SRCs in Th17 cell development and function. (A) SRC-1-RORγt complex stimulates phenotypic dominance of the Th17 cell lineage over the Treg cell lineage. Following phosphorylation by protein Kinase C θ (PKCθ), SRC-1 replaces FOXP3 in its complex with RORγt in CD4+ cells, subjecting FOXP3 to proteasomal degradation and stimulating Th17 cell lineage phenotypic dominance. (B) SRC-3 is an essential regulator of Th17 cell genes. SRC-3 regulates pathogenic inflammation via coactivation of RORγt-associated expression of Th17 cell genes through an IL-1-ILR1 mediated signaling axis (top). Interaction of RORγt with SRC-3 is important for healthy Th17 cell lineage development: a K313R mutation of RORγt specifically disrupts the ability of RORγt to interact with SRC-3 but not SRC-1 and impairs healthy differentiation and development of Th17 cells (bottom).

Figure 4

SRC-3 role in lymphocyte development. (A) SRC-3 plays an anti-proliferative role in early developing immune cells. SRC-3 selectively inhibits the proliferation of lymphoid cells in a cell autonomous manner: T and B cells isolated from SRC-3 KO mice showed an increased ex vivo proliferation compared to their WT counterparts (left).

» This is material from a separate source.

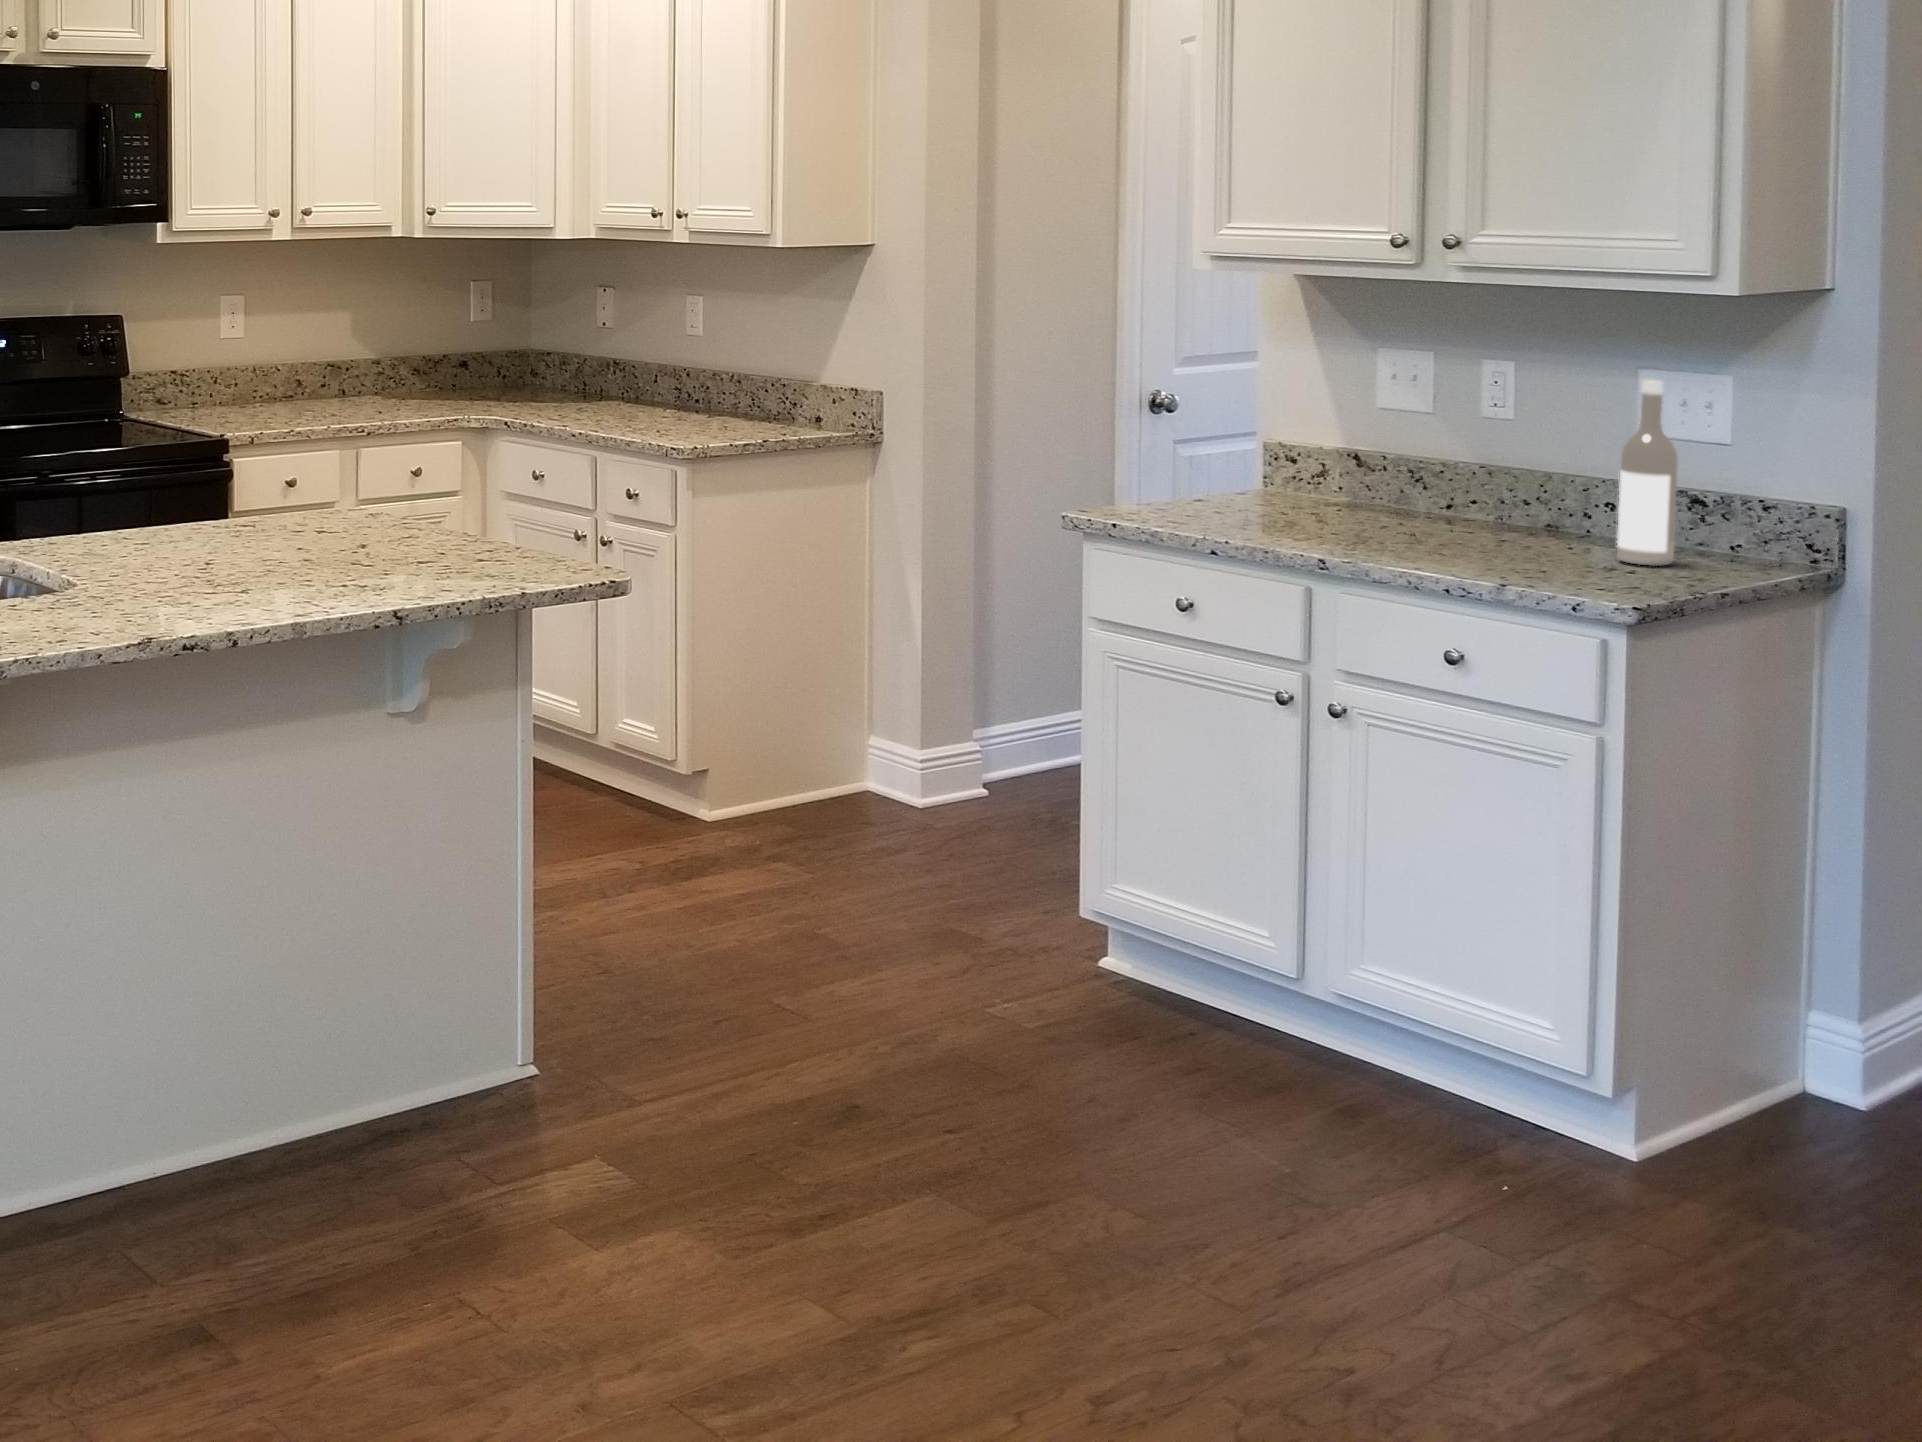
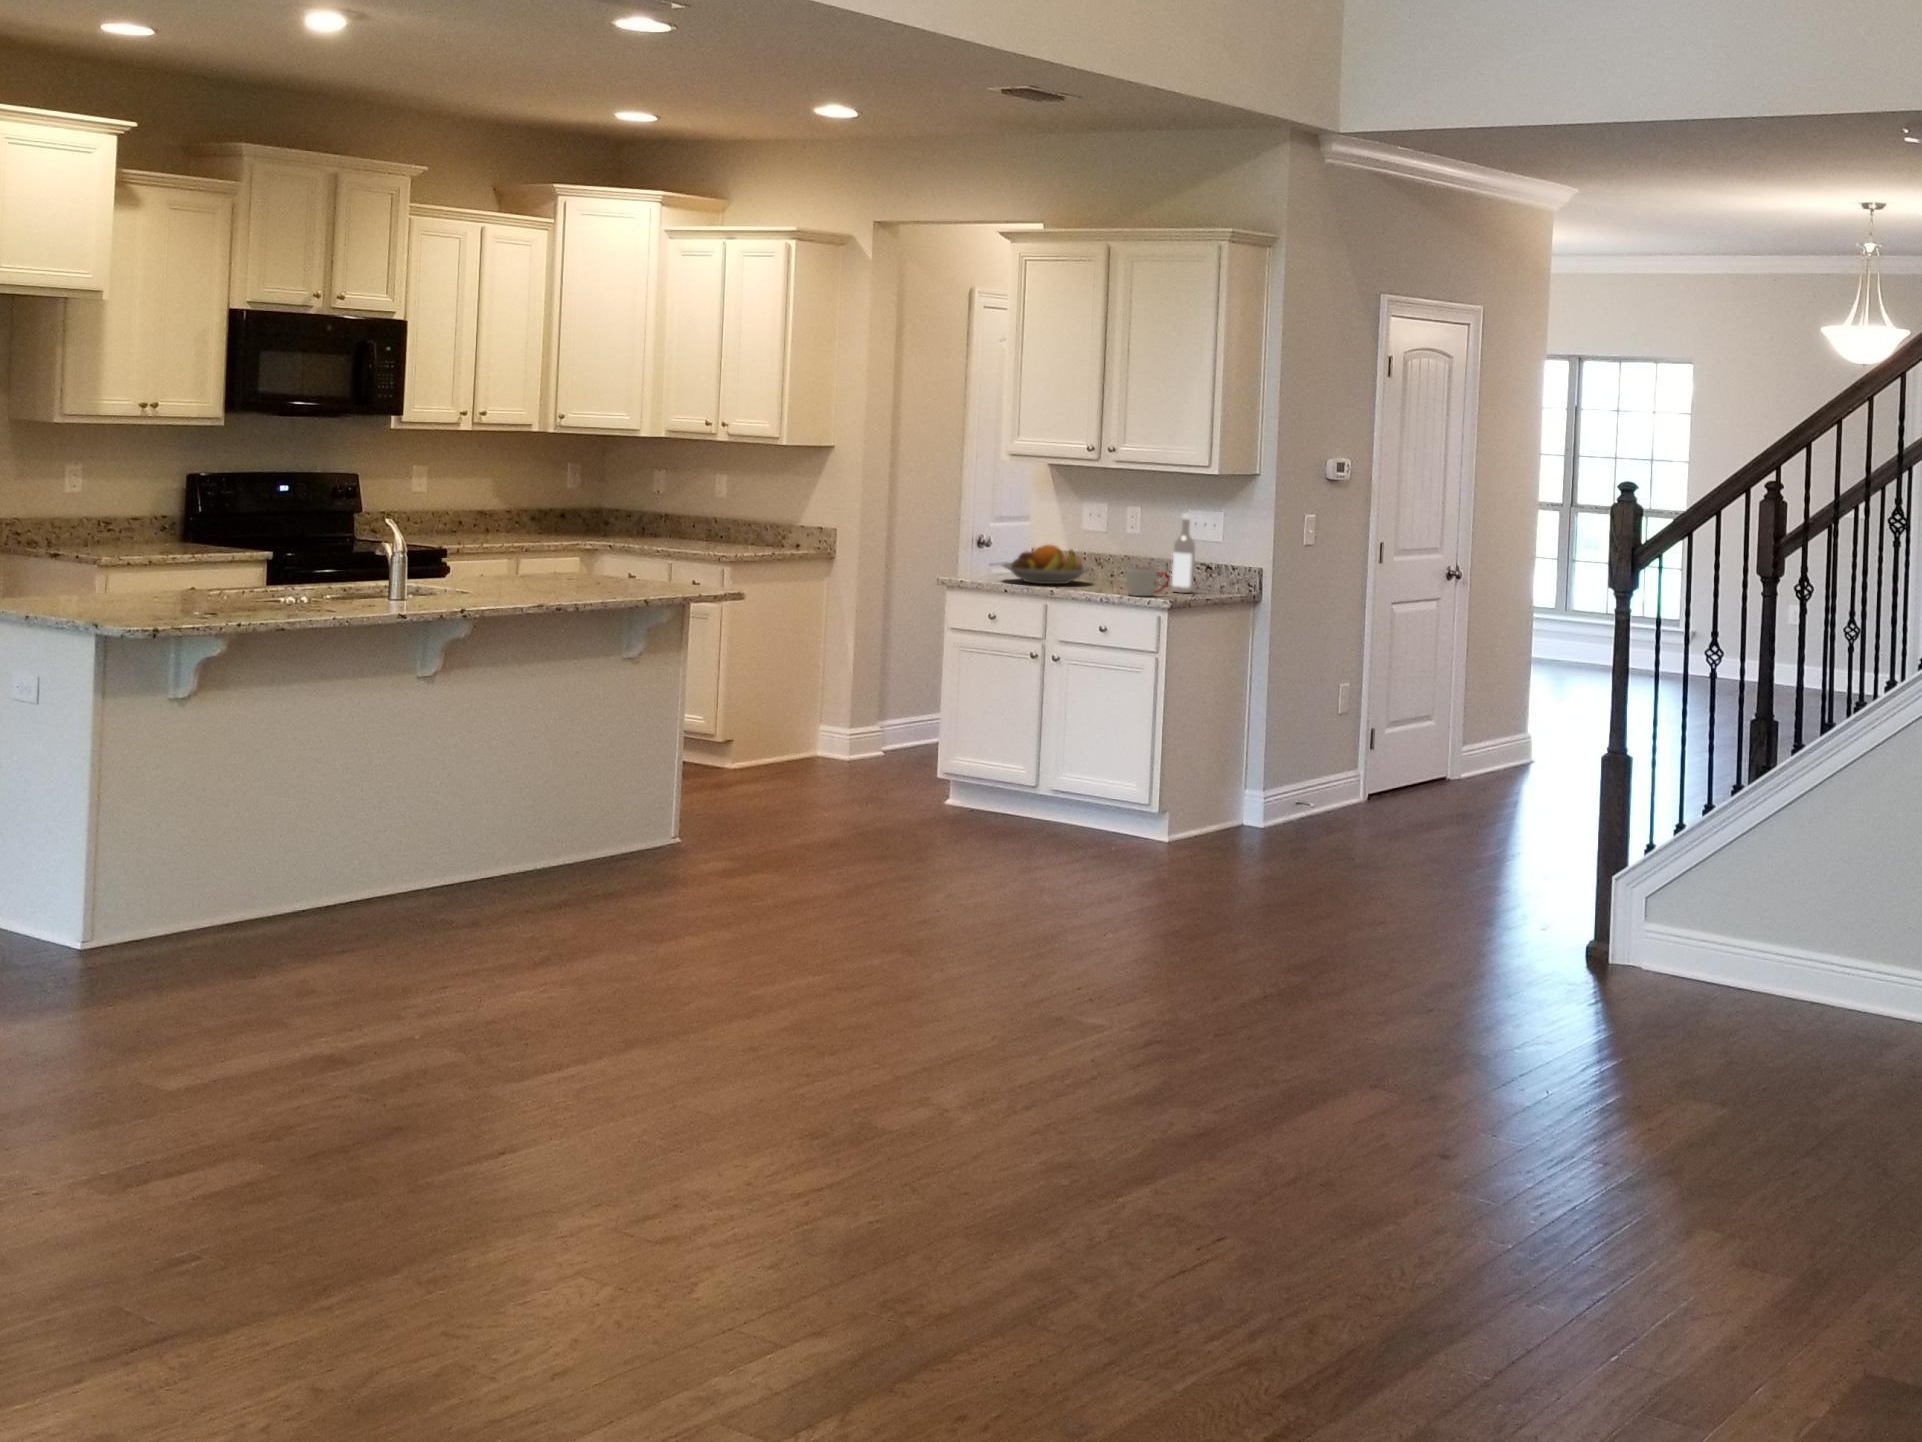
fruit bowl: none [1201,447,1409,534] -> present [1003,545,1091,584]
mug: none [1515,510,1626,583] -> present [1127,567,1170,596]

SRC-3 is required for maintaining the quiescent state of HSCs: lack of SRC-3 results in increased proliferation of HSCs. SRC-3 deficiency in murine HSCs results in an upregulated activity of PGC-1α (the master regulator of mitochondrial biogenesis and metabolism) an consequent disruption of normal HSC function and healthy hematopoiesis (right). (B) SRC-3 is important for healthy development of HSCs, NK and Treg cells. SRC-3 is a critical factor in lineage development and effector function of NK cells: SRC-3 is recruited to the promoter regions of prominent T-bet binding sites in WT but not SRC-3 KO NK cells.

Figure 5

SRC-3 role in Treg cell biology function. Each one of the three SRCs has a distinct role in Treg cell biology and function. SRC-1 replaces FOXP3 in its interaction with RORγt to shift phenotypic dominance of CD4 cells from Treg cell to Th17 cells; SRC-2 stimulates Treg cell differentiation from naïve CD4+ T cells by coactivating NFAT1 to force the expression of a FOXP3 regulator Nr4a2; SRC-3 is enriched and critically important to the biological function of Tregs: inhibition of SRC-3 results in a decrease of transcript levels of the signature Treg cells genes - FOXP3 and IL2RA and consequent incapability of these Tregs to suppress proliferation of conventional T cells.